16 Pflichtspieltore bei 48 Einsätzen sind beileibe keine schlechte Saisonbilanz für eine Neuverpflichtung. Von Pierre-Emerick Aubameyang wird aber bei Borussia Dortmund mehr verlangt. Trainer Jürgen Klopp ist von der wenig effektiven Defensivarbeit des Gabuners alles andere als begeistert. Zum Ende der Saison vertraute der impulsive Coach daher eher Winter-Neuzugang Milos Jojic, der zwar nicht so viel Torgefahr ausstrahlt, defensiv aber eine Bank ist.
Der BVB soll daher nicht abgeneigt sein, den Flügelflitzer nach nur einer Spielzeit wieder zu verkaufen. Vor allem die AS Rom hat dem Vernehmen nach die Fühler ausgestreckt. „Walter Sabatini (Sportdirektor der AS Rom, Anm. d. Red.) mag ihn.
Es ist allerdings sehr schwierig, ihn von Borussia Dortmund loszueisen, da er noch lange unter Vertrag steht“, verrät Aubameyang-Berater Oscar Damiani dem italienischen Journalisten ‚Gianluca Di Marzio‘, „wie auch immer, der Spieler würde gerne wieder zurück nach Italien gehen.“
Mit seiner Schnelligkeit hat Pierre-Emerick Aubameyang für Furore gesorgt
Aubameyang stammt aus der Jugend des AC Mailand.
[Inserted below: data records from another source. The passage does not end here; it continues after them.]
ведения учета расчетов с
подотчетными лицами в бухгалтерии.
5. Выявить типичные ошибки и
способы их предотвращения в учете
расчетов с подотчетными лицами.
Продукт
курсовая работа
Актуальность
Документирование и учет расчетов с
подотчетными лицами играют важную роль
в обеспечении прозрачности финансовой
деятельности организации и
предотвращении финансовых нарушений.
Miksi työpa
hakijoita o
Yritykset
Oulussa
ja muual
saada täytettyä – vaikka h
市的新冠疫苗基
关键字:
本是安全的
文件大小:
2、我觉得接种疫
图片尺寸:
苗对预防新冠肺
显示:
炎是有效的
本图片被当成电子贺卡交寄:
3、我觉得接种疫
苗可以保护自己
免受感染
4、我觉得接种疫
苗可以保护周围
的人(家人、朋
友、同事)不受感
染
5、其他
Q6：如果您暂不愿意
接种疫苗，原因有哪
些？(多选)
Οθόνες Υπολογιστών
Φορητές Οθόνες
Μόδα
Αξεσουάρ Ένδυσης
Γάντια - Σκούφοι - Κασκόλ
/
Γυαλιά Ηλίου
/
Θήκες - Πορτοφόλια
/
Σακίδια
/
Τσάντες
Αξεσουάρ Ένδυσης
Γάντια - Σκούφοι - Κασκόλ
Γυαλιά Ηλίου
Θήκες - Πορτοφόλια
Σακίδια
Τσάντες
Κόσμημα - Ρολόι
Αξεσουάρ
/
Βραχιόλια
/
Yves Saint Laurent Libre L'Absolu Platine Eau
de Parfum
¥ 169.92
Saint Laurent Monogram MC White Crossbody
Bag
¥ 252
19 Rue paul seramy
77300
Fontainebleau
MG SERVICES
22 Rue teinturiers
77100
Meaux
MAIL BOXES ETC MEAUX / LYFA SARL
Nach mehreren Leih-Engagements in Frankreich wurde der 25-Jährige 2012 für 1,8 Millionen Euro an die AS Saint-Étienne verkauft. Ein Jahr später investierte der BVB rund 13 Millionen Ablöse in den pfeilschnellen Flügelflitzer.
Wenn die ‚Roma‘ Aubameyang tatsächlich an den Tiber lotsen will, müssen sie wohl mindestens ebenso viel investieren wie der BVB vor einem Jahr. Sollte das Ablöseangebot aber stimmen, wäre ein Wechsel des Rechtsaußen zu den ‚Giallorossi‘ längst nicht mehr ausgeschlossen.